Aufgabenliste —
1. Wann und wo fand laut der Rede die Konferenz „Allianz für Zukunft und Arbeit“ statt?
2. Schreiben Sie aus der Rede alles von „Als Bezirksvorsitzender der“ bis hinunter zu „viele Mißverständnisse ab.“ wortgetreu ab.

Allianz für Zukunft
Reden
„Innovation für neue Beschäftigungsfelder“
im Rahmen der Konferenz:
„Allianz für Zukunft und Arbeit“
am 02.07.1997 in Halle (S.)
Meine sehr verehrten Damen und Herren, Liebe Kolleginnen, liebe Kollegen, zunächst einmal möchte ich mich für die Einladung zur Konferenz: „Allianz für Zukunft und Arbeit“ bedanken.
Die Themenstellung: „Innovation für neue Beschäftigungsfelder“ ist ein spannendes und sehr komplexes Thema.
Als Bezirksvorsitzender der DPG möchte ich mich in meinem kurzen Referat auf aus meiner Sicht wichtige, in der öffentlichen Diskussion unterbelichtete Punkte der Arbeitsmarktentwicklung im Zusammenhang mit informations- und kommunikationstechnologischen Entwicklungen auseinandersetzen.
Dabei zeichnen sich bei dem derzeit eingeschlagenen Weg zu Multimedia und der Informationsgesellschaft besonders unter Arbeitsmarktaspekten viele Mißverständnisse ab.
Die Verheißungen der Wachstumsbranche der Informations- und Kommunikationstechnologien, die ja den Stellenwert der heutigen Automobilindustrie erreichen sollen, beziehen sich bei genauem Hinsehen kaum auf die gesellschaftlich erforderlichen Arbeitsplatzzuwächse, sondern lediglich auf die erwarteten Umsatzgrößen.

Rohdaten —

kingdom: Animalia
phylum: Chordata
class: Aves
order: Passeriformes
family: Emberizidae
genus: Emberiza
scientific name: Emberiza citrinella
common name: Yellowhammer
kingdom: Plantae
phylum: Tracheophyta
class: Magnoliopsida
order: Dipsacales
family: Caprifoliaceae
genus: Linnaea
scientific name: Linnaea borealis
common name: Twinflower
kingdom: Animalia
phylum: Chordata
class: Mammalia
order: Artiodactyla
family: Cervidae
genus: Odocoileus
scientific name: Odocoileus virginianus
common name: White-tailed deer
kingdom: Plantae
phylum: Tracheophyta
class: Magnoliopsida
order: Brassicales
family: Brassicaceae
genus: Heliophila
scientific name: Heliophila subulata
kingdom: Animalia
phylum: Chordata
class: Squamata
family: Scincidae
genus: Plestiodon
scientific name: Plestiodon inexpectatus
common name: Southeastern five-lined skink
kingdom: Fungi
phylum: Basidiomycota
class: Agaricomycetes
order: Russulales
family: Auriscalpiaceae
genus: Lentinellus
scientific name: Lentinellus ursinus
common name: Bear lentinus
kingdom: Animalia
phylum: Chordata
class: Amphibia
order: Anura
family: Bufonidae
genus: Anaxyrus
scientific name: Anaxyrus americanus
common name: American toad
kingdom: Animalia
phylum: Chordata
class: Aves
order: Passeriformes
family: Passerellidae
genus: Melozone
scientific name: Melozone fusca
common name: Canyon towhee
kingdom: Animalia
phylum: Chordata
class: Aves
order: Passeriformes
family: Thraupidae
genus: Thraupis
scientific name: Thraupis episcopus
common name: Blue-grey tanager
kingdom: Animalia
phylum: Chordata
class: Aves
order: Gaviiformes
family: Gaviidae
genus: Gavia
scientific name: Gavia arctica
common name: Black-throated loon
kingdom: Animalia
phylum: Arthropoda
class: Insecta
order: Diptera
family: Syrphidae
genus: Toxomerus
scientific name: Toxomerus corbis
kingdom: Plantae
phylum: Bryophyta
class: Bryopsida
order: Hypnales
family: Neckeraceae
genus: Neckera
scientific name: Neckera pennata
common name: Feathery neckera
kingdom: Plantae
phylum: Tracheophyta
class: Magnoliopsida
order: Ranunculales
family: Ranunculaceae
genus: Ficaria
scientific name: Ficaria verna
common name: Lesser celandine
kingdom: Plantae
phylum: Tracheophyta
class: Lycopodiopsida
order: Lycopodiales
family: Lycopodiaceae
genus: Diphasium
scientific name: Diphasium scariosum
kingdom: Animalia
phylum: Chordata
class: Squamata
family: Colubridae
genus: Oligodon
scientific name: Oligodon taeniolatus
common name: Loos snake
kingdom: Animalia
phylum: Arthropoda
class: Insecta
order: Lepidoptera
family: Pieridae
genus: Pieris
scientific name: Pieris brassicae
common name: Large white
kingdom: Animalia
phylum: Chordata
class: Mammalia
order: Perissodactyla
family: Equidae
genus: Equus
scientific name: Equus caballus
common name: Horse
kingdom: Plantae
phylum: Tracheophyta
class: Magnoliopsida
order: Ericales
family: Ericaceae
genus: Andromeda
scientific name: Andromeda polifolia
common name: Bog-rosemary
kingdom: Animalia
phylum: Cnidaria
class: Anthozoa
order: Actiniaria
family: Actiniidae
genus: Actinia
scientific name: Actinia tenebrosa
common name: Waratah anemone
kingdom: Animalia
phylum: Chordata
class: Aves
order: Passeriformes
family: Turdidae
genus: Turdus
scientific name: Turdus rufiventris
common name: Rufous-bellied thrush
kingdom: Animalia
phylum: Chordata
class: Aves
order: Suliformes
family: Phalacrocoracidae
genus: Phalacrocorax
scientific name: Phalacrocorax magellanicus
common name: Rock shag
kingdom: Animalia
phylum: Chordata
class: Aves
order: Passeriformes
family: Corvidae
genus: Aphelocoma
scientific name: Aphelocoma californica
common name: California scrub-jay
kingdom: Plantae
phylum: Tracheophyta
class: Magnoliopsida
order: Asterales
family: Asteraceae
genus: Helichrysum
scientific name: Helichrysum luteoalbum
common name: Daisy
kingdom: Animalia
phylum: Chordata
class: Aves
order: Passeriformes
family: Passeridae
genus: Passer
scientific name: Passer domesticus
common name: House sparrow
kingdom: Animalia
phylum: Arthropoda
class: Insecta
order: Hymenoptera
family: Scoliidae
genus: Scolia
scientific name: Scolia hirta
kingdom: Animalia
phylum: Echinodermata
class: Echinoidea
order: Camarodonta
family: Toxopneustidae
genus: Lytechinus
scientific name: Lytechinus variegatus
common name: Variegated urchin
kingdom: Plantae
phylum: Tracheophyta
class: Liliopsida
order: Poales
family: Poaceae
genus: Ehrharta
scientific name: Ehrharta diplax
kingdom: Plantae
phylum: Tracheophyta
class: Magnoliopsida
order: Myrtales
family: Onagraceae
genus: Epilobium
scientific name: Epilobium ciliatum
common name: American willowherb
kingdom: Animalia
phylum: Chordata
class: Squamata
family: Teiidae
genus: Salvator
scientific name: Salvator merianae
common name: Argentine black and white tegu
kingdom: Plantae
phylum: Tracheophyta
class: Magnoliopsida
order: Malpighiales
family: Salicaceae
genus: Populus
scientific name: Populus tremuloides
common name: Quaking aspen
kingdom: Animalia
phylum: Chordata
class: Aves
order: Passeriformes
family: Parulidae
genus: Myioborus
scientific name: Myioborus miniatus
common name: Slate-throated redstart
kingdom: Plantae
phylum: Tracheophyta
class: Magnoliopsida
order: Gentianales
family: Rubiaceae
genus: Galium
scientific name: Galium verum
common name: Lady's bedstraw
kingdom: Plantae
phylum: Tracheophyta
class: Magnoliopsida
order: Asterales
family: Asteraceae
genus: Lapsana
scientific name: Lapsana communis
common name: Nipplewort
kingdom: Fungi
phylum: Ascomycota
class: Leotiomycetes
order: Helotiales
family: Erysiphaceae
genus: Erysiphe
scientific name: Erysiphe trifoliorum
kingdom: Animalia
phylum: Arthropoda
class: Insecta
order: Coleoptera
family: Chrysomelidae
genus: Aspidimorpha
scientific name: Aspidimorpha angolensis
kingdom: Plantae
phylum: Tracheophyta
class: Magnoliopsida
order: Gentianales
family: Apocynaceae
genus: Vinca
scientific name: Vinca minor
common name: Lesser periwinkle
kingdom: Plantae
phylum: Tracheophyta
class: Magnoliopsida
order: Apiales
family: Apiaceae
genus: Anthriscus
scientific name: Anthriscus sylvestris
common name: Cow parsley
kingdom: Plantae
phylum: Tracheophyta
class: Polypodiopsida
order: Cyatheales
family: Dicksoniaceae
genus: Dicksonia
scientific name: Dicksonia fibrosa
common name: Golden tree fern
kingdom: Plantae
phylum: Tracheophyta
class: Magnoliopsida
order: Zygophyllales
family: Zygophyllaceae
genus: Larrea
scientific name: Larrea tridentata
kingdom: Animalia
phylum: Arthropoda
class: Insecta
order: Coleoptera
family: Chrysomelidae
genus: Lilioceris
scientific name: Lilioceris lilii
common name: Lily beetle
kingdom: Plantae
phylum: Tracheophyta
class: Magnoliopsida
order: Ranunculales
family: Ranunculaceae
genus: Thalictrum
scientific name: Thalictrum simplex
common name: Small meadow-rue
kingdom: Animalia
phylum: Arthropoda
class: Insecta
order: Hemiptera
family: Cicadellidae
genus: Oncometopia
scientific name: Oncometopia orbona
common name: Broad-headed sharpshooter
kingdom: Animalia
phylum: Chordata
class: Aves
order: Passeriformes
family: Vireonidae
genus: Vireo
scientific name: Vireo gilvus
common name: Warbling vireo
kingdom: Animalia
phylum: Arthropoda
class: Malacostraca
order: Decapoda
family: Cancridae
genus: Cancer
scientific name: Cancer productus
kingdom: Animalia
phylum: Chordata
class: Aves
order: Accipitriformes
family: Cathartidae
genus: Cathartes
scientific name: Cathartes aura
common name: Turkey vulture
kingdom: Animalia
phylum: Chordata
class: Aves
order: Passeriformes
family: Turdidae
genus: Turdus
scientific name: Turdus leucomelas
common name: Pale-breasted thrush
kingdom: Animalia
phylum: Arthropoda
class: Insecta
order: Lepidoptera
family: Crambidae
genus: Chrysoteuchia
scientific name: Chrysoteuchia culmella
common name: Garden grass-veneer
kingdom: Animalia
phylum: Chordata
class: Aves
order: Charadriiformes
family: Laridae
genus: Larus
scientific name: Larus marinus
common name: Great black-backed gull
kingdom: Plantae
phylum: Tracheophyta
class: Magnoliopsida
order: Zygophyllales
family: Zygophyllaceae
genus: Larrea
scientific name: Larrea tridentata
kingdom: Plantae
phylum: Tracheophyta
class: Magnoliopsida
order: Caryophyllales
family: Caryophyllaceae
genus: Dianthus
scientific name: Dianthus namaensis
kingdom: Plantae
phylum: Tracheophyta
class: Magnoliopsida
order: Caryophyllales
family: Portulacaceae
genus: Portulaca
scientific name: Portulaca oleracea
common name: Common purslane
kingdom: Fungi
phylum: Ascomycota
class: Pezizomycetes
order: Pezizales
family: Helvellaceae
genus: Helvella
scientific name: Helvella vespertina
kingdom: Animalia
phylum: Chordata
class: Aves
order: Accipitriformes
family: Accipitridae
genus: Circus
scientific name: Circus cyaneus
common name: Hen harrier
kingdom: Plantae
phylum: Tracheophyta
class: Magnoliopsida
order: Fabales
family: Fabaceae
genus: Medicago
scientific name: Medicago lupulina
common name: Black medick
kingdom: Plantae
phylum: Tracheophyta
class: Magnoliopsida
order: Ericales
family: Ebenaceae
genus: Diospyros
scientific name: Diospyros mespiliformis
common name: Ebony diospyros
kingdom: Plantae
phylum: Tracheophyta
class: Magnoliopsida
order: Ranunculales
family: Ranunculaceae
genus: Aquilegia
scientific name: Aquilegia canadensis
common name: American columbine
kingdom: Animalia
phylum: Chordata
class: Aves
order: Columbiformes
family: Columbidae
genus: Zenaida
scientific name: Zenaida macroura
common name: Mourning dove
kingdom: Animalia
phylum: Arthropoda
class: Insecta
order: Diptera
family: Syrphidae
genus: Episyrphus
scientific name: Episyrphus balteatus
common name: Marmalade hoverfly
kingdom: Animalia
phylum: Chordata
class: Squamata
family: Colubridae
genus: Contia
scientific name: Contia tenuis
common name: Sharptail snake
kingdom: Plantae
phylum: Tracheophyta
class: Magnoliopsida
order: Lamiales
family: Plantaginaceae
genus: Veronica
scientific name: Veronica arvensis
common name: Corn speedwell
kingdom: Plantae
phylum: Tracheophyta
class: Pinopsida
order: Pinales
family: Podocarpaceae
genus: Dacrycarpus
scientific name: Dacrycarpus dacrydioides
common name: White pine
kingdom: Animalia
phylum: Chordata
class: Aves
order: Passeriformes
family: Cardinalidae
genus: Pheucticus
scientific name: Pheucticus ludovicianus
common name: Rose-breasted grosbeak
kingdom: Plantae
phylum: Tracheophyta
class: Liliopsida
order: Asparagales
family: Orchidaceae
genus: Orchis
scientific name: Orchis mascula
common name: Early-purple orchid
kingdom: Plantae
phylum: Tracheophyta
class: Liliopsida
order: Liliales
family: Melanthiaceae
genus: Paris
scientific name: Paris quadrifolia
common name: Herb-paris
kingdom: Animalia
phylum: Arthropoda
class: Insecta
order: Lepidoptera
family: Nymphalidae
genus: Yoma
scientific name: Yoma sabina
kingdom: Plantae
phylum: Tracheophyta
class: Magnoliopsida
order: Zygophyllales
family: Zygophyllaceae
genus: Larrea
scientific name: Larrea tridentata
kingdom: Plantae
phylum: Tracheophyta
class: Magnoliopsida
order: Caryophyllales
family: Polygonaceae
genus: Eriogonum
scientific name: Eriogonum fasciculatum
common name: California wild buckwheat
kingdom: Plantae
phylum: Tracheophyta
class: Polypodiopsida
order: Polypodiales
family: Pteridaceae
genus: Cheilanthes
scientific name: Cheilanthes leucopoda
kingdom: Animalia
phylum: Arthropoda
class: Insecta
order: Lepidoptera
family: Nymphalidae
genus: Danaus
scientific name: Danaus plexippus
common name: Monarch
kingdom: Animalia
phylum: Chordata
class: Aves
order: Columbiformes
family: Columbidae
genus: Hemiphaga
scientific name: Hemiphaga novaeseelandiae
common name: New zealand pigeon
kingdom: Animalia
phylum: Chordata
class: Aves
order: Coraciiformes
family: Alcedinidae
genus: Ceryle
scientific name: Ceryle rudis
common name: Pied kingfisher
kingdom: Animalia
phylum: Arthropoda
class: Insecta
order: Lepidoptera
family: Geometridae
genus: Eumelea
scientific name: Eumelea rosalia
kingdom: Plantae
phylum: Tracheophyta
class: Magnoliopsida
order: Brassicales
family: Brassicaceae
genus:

Antworten je Aufgabe —
1. Am 02.07.1997 in Halle (S.).

2.
Als Bezirksvorsitzender der DPG möchte ich mich in meinem kurzen Referat auf aus meiner Sicht wichtige, in der öffentlichen Diskussion unterbelichtete Punkte der Arbeitsmarktentwicklung im Zusammenhang mit informations- und kommunikationstechnologischen Entwicklungen auseinandersetzen.
Dabei zeichnen sich bei dem derzeit eingeschlagenen Weg zu Multimedia und der Informationsgesellschaft besonders unter Arbeitsmarktaspekten viele Mißverständnisse ab.